## [Exercises]
1) Answer these questions using the post about Greek Easter:
(a) On what day was the sandstorm?
(b) What kind of wind is blowing now?
(c) What did people beat to make loud noises before crackers and dynamite took over?
2) Decide whether each statement agrees with the post about Greek Easter. Answer yes or no, and quote the words from the post that settle it.
(a) The loud bangs are celebratory fireworks of the Resurrection.
(b) The Maundy Thursday services could be heard from the farm.
(c) Few people go to church for the solemn services.
3) The post about Greek Easter describes loud noises meant to frighten Satan away. List every object it names as a way of making those noises, past or present.

It is Greek Easter this weekend

It is still quite hazy from the sandstorm on Wednesday but the wind has changed to a chilly northerly and the sky is starting to clear. The picture is one I took on Wednesday afternoon, as I walked home - sorry about the uninspiring view of the new car park excavations in the foreground, but I doubt if many of you have seen the Vigla looking quite like that!

For those of you who don't already know it, it is Greek Easter this weekend. We could hear the Maundy Thursday services from our farm last night as many of the churches have outside speaker systems these days. Chanting, accompanied by loud bangs and explosions, continued until late in the night and resumed again today. These are not the celebratory fireworks of the Resurrection but have their origins in the belief that the earth is vulnerable to evil during the period between the Crucifixion and the Resurrection and that Satan can be frightened away by loud noises. This used to be the beating of drums and pots but these days crackers and dynamite have taken over. Easter in these parts is not just an excuse to eat lots of chocolate and many people do actually go to church for the solemn services as well as the celebratory ones.

## [Provided material]
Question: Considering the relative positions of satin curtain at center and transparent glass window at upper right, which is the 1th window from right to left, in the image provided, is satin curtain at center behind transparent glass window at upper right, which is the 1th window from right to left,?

## [Expected responses]
1)
(a) Wednesday
(b) A chilly northerly
(c) Drums and pots

2)
(a) No: "These are not the celebratory fireworks of the Resurrection"
(b) Yes: "We could hear the Maundy Thursday services from our farm last night"
(c) No: "many people do actually go to church for the solemn services as well as the celebratory ones"

3) Drums, pots, crackers, dynamite